What is the neural correlate of the self? The easy answer is that nobody knows. We have yet to discover a neurological patient who has lost their sense of identity, but still retained their conscious sensations. Nevertheless, certain brain areas have been implicated in distinguishing the self from non-self.
This 2006 paper by Todd Heatherton of Dartmouth, for example, detected increased activity in the medial prefrontal cortex (mPFC) when people were forced to perform “self-referrent tasks”. In other words, the mPFC is what recognizes your reflection in the mirror. It might not be the source of our identity – the self probably isn’t reducible into any single brain region – but it is certainly part of the self-awareness network.
In a fascinating paper in the new Neuroimage, scientists in China explore the cultural implications of this research. As they observe in their paper, our sense of self is subject to a wide variety of cultural influences:
Social psychologists have found that Westerners (North Americans and Europeans) tend to view the self as an autonomous entity separating from others and to behave according to their own internal attributes and thoughts (the independent self). In contrast, East Asians emphasize the interconnectedness of human beings along with contingencies between the individual’s behavior and the thoughts and actions of others in the relationship (the interdependent self). However, it remains unknown how the cultural influence on self-representation is accomplished in the human brain.
To test this sociological truism, the Chinese neuroscientists imaged people of “Western” and “Eastern” heritage. As Heatherton had found a year before, Westerners used the mPFC to distinguish between themselves and others. On the other hand, the activity of the mPFC of Chinese subjects did not correlate with the representation of the self. Instead, it was activated both by images of themselves and by images of loved ones, like their mother. Their self was literally “interdependent”.
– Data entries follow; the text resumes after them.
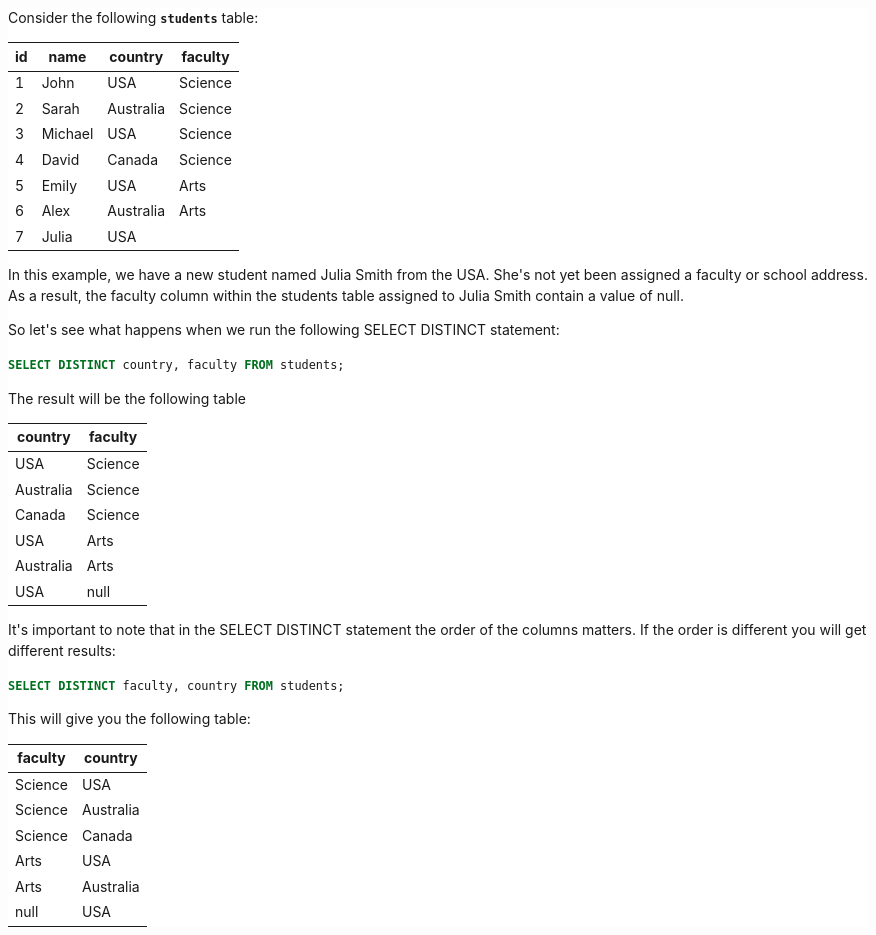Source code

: Consider the following **`students`** table:

| id | name | country | faculty |
| --- | --- | --- | --- |
| 1 | John | USA | Science |
| 2 | Sarah | Australia | Science |
| 3 | Michael | USA | Science |
| 4 | David | Canada | Science |
| 5 | Emily | USA | Arts |
| 6 | Alex | Australia | Arts |
| 7 | Julia | USA |  |

In this example, we have a new student named Julia Smith from the USA. She's not yet been assigned a faculty or school address. As a result, the faculty column within the students table assigned to Julia Smith contain a value of null.

So let's see what happens when we run the following SELECT DISTINCT statement:

```sql
SELECT DISTINCT country, faculty FROM students;
```

The result will be the following table

| country | faculty |
| --- | --- |
| USA | Science |
| Australia | Science |
| Canada | Science |
| USA | Arts |
| Australia | Arts |
| USA | null |

It's important to note that in the SELECT DISTINCT statement the order of the columns matters. If the order is different you will get different results:

```sql
SELECT DISTINCT faculty, country FROM students;
```

This will give you the following table:

| faculty | country |
| --- | --- |
| Science | USA |
| Science | Australia |
| Science | Canada |
| Arts | USA |
| Arts | Australia |
| null | USA |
The authors conclude that culture has profound effects on even the most basic elements of brain processing:
These fMRI results showed strong empirical evidence that MPFC mediates cultural influence on the neural substrates of representation of self and close others. While social psychological studies suggest that cultures create habitual ways of processing information related to the self and one’s important others, our fMRI results indicate that these habitual cognitive processes are accompanied by detectible parallel neural processes. The relatively heavy emphasis on interpersonal connectedness in Chinese culture has led to the development of neural unification of the self and intimate persons such as mother, whereas the relative dominance of an independent self in Western cultures results in neural separation between the self and others (emphasis mine).